Senja tersenyum. Ia bersyukur masih dikelilingi oleh orang-orang baik. Belum lagi ibunya yang berada di kampung halamannya.
Mengingat sang ibu, matanya kembali memanas. Ia ingin memeluk ibunya untuk meluapkan segala kesedihannya saat ini.
Sebuah tepukan membuatnya tersadar. "Sudah. Pria seperti itu tidak pantas kamu tangisi."
Senja mengangguk. "Jangan katakan pada ibu apa yang terjadi dengan rumah tanggaku, Mas. Biar aku sendiri yang mengatakannya pada beliau."
"Iya. Baiklah."
Mereka masuk kedalam rumah. Senja berusaha tersenyum di depan anaknya walau jika mengingat penghianatan suaminya air mata itu tiba-tiba mengenang begitu saja.
Sudah beberapa kali Riki memergoki Senja yang tiba-tiba menangis begitu saja. Ia harus berusaha kuat demi anaknya.
Sungguh, sangat berat menjalaninya saat ini. Ingin sekali dia berteriak dan memaki Han di depan anaknya, agar Bina tau betapa kejamnya sang papa yang dengan tega menukar kebahagiaan keluarganya demi wanita yang baru di kenalnya.
Jika dia mau, dia bisa saja merebut Han kembali dengan alasan kebahagiaan anaknya. Tapi Senja tidak bisa membohongi hatinya jika dia sudah tidak bisa lagi hidup bersama.

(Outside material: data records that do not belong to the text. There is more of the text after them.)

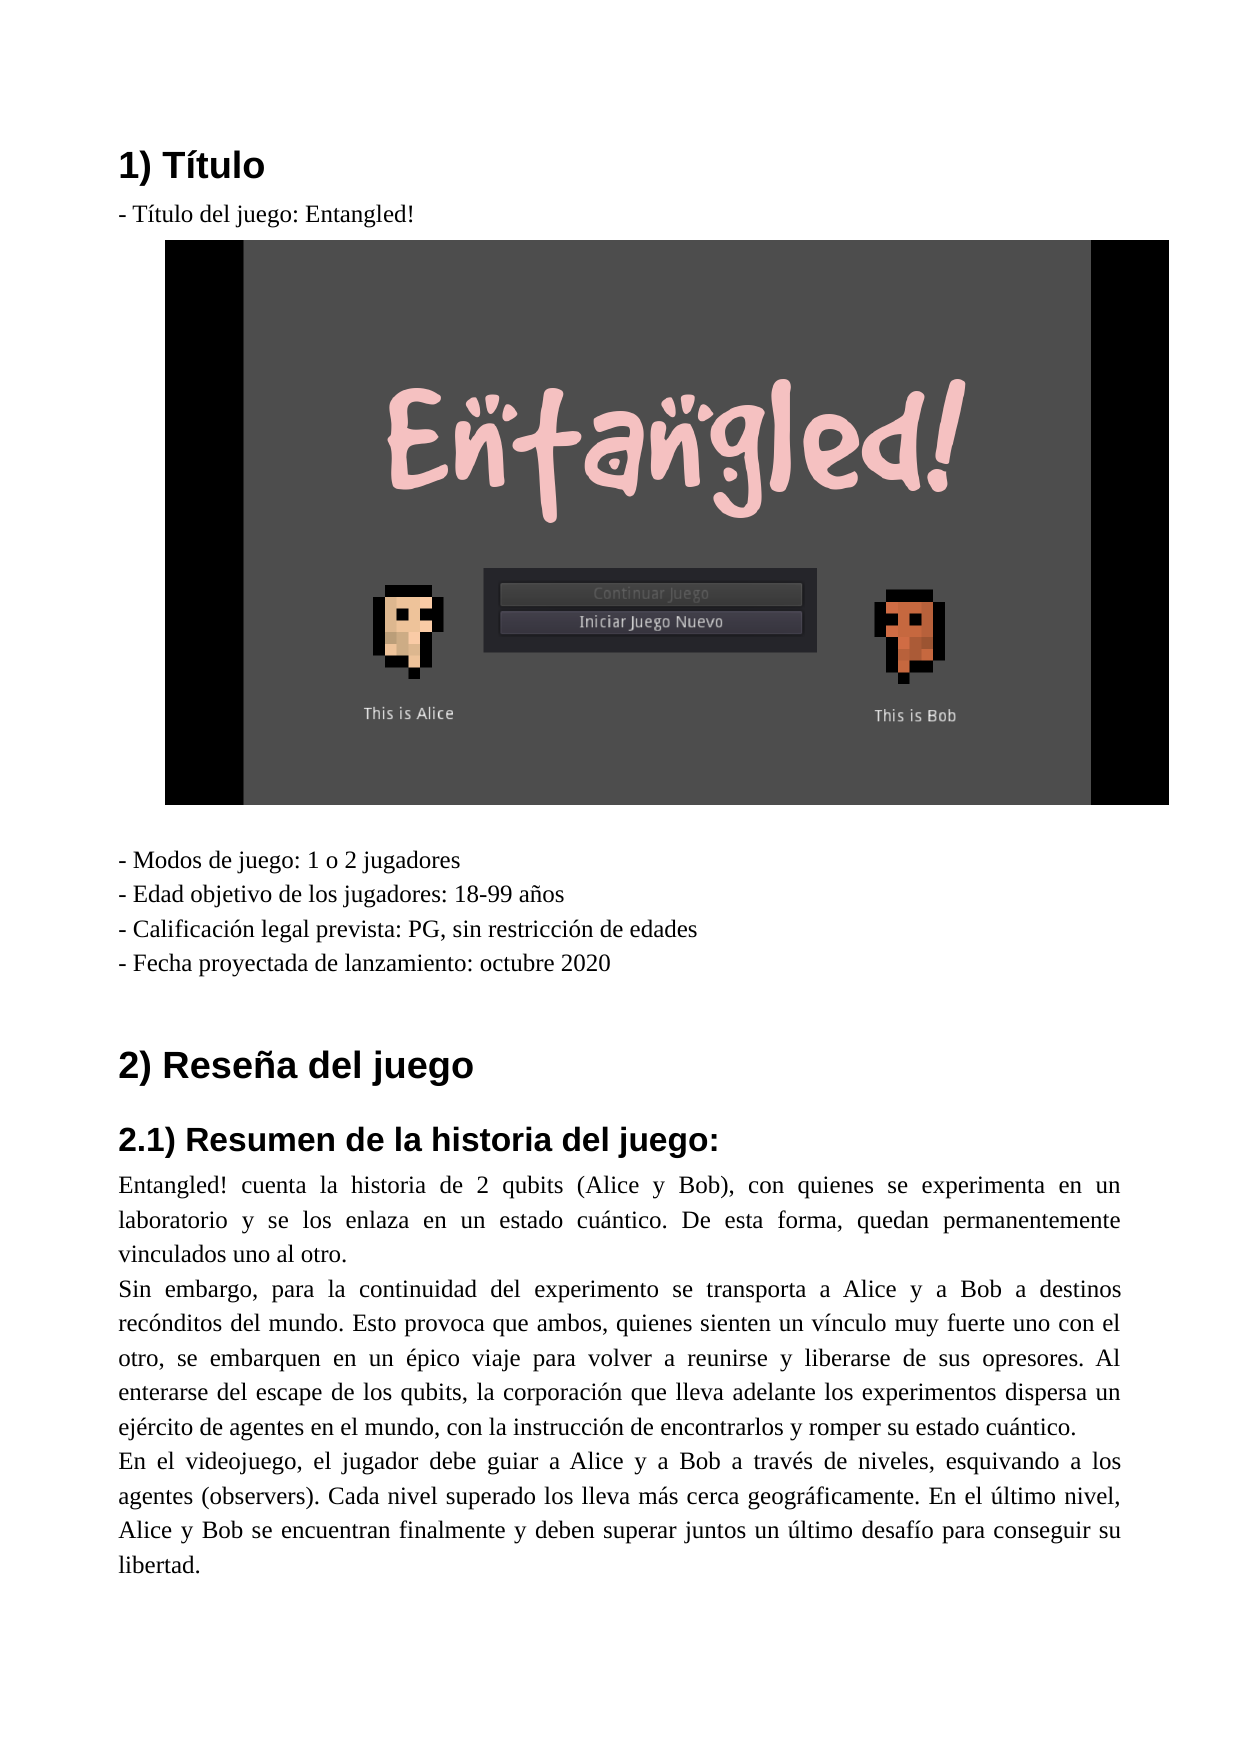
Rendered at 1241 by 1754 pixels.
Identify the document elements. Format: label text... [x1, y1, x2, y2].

text Sin embargo, para la continuidad del experimento se transporta a Alice y a Bob a destinos recónditos del mundo. Esto provoca que ambos, quienes sienten un vínculo muy fuerte uno con el otro, se embarquen en un épico viaje para volver a reunirse y liberarse de sus opresores. Al enterarse del escape de los qubits, la corporación que lleva adelante los experimentos dispersa un ejército de agentes en el mundo, con la instrucción de encontrarlos y romper su estado cuántico. [118, 1274, 1122, 1441]
subtitle 2) Reseña del juego [118, 1042, 1122, 1086]
text - Fecha proyectada de lanzamiento: octubre 2020 [118, 948, 1122, 977]
subtitle 1) Título [118, 143, 1122, 187]
text En el videojuego, el jugador debe guiar a Alice y a Bob a través de niveles, esquivando a los agentes (observers). Cada nivel superado los lleva más cerca geográficamente. En el último nivel, Alice y Bob se encuentran finalmente y deben superar juntos un último desafío para conseguir su libertad. [118, 1446, 1122, 1578]
text - Título del juego: Entangled! [118, 199, 1122, 228]
text - Calificación legal prevista: PG, sin restricción de edades [118, 914, 1122, 943]
subtitle 2.1) Resumen de la historia del juego: [118, 1119, 1122, 1158]
text - Edad objetivo de los jugadores: 18-99 años [118, 879, 1122, 908]
picture [165, 240, 1169, 805]
text Entangled! cuenta la historia de 2 qubits (Alice y Bob), con quienes se experimenta en un laboratorio y se los enlaza en un estado cuántico. De esta forma, quedan permanentemente vinculados uno al otro. [118, 1171, 1122, 1268]
text - Modos de juego: 1 o 2 jugadores [118, 845, 1122, 874]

Lebih baik anaknya hidup tanpa kasih sayang seorang ayah, daripada anaknya malu mempunyai papa tukang selingkuh. Karena ia yakin bisa menjadi sosok papa bagi anaknya.
Ia hanya berharap bisa tersenyum kembali menyongsong hari esok dengan harapan yang lebih baik lagi. Biarlah hari ini dia terpuruk se-terpuruknya agar dia mempunyai alasan untuk bangkit kembali. Demi kebahagian Bina tentunya.